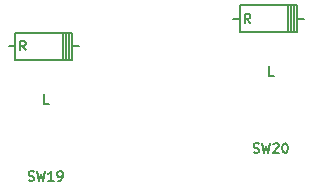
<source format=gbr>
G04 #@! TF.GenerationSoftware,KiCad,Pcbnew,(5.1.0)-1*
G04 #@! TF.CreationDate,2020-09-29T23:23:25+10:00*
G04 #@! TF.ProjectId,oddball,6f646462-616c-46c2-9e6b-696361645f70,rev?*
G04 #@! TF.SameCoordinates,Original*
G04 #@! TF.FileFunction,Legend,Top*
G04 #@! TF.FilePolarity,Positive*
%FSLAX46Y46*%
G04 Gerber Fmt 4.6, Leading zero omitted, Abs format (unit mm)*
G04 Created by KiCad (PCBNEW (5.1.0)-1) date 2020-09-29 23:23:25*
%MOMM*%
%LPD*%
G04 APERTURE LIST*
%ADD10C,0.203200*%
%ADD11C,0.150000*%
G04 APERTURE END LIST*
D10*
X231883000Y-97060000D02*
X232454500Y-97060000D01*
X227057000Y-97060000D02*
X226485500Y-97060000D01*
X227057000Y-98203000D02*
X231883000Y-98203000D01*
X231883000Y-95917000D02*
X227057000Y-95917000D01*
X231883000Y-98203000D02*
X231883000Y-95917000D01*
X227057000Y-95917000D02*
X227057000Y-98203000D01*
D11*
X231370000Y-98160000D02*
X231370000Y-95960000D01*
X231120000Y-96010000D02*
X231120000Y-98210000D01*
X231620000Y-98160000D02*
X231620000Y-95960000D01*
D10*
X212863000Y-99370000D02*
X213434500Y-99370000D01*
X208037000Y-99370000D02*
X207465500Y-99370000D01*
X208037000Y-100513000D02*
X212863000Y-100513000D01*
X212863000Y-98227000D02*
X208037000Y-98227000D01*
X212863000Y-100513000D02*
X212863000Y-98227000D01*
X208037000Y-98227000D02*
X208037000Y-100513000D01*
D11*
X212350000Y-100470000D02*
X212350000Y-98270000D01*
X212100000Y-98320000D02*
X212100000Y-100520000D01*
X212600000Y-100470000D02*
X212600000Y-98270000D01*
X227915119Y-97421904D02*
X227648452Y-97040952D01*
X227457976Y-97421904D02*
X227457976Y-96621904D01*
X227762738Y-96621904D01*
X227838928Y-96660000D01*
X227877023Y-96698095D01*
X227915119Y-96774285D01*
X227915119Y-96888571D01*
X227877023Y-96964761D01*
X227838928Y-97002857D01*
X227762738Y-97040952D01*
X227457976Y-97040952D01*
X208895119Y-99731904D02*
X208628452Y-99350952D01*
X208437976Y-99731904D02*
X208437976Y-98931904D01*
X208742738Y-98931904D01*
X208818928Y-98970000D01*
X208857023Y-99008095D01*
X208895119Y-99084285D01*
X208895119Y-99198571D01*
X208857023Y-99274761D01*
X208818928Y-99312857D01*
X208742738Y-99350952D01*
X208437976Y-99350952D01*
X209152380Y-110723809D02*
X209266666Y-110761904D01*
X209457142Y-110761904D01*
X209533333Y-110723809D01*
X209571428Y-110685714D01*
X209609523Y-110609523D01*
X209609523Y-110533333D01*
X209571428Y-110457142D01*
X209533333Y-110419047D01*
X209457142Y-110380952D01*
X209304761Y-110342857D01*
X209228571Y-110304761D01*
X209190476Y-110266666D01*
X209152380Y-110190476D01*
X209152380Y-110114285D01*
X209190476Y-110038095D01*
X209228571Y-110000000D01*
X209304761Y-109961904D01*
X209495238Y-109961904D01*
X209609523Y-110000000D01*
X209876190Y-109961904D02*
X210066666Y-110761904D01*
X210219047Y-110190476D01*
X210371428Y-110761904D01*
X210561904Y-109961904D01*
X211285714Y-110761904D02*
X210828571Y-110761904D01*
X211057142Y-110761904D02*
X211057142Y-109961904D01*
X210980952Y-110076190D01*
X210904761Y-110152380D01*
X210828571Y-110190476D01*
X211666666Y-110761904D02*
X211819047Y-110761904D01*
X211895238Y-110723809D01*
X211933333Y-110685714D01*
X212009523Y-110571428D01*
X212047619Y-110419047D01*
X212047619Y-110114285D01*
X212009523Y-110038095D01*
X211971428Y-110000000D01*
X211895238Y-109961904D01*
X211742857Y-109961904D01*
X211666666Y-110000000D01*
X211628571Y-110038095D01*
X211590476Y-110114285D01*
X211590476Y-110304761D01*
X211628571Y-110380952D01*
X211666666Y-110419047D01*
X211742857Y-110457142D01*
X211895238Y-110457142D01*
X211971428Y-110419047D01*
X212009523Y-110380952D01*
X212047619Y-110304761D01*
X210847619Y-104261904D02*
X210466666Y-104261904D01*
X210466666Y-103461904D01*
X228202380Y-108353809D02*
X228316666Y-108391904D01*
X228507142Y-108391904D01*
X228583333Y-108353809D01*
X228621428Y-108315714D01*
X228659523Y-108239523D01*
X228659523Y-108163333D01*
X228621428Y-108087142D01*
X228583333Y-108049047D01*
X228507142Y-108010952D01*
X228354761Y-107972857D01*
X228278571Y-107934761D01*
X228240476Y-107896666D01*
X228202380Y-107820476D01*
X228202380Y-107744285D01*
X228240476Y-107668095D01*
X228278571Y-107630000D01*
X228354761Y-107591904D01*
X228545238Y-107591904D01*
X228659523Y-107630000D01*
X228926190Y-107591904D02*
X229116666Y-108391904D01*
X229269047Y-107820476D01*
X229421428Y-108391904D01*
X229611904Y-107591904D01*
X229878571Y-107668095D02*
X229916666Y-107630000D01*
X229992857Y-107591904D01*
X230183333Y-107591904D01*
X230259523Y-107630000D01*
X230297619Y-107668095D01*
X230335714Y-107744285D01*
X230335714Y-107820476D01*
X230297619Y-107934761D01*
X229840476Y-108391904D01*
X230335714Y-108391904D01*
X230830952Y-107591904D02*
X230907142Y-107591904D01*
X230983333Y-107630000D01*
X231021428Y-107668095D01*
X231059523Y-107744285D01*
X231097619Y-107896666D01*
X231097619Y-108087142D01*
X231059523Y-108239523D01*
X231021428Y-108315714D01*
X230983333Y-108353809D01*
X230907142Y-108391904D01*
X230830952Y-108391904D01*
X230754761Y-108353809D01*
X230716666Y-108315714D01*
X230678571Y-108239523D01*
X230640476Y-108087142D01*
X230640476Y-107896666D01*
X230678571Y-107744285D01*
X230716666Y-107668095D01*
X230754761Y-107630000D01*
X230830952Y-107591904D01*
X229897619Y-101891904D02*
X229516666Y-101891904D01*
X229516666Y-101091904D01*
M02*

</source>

- - - - -

## WORK REQUIRED
Start at the line with "X230640476Y-108087142D01*". Give that line and every line after it again, word for word, through the last line above.

## RESULT BELOW
X230640476Y-108087142D01*
X230640476Y-107896666D01*
X230678571Y-107744285D01*
X230716666Y-107668095D01*
X230754761Y-107630000D01*
X230830952Y-107591904D01*
X229897619Y-101891904D02*
X229516666Y-101891904D01*
X229516666Y-101091904D01*
M02*

</source>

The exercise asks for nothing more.